**WHAT THE TASK ASKS**
For each line below that contains the word "project", make a copy.

Document images with source code:
== Segment start ==
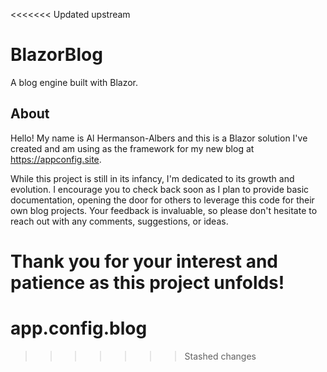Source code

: <<<<<<< Updated upstream
# BlazorBlog
A blog engine built with Blazor.

## About
Hello! My name is Al Hermanson-Albers and this is a Blazor solution I've created and am using as the framework for my new blog at https://appconfig.site.

While this project is still in its infancy, I'm dedicated to its growth and evolution. I encourage you to check back soon as I plan to provide basic documentation, opening the door for others to leverage this code for their own blog projects. Your feedback is invaluable, so please don't hesitate to reach out with any comments, suggestions, or ideas.

Thank you for your interest and patience as this project unfolds!
=======
# app.config.blog
>>>>>>> Stashed changes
== Segment end ==
**SOLUTION FOR THIS TASK**
While this project is still in its infancy, I'm dedicated to its growth and evolution. I encourage you to check back soon as I plan to provide basic documentation, opening the door for others to leverage this code for their own blog projects. Your feedback is invaluable, so please don't hesitate to reach out with any comments, suggestions, or ideas.
Thank you for your interest and patience as this project unfolds!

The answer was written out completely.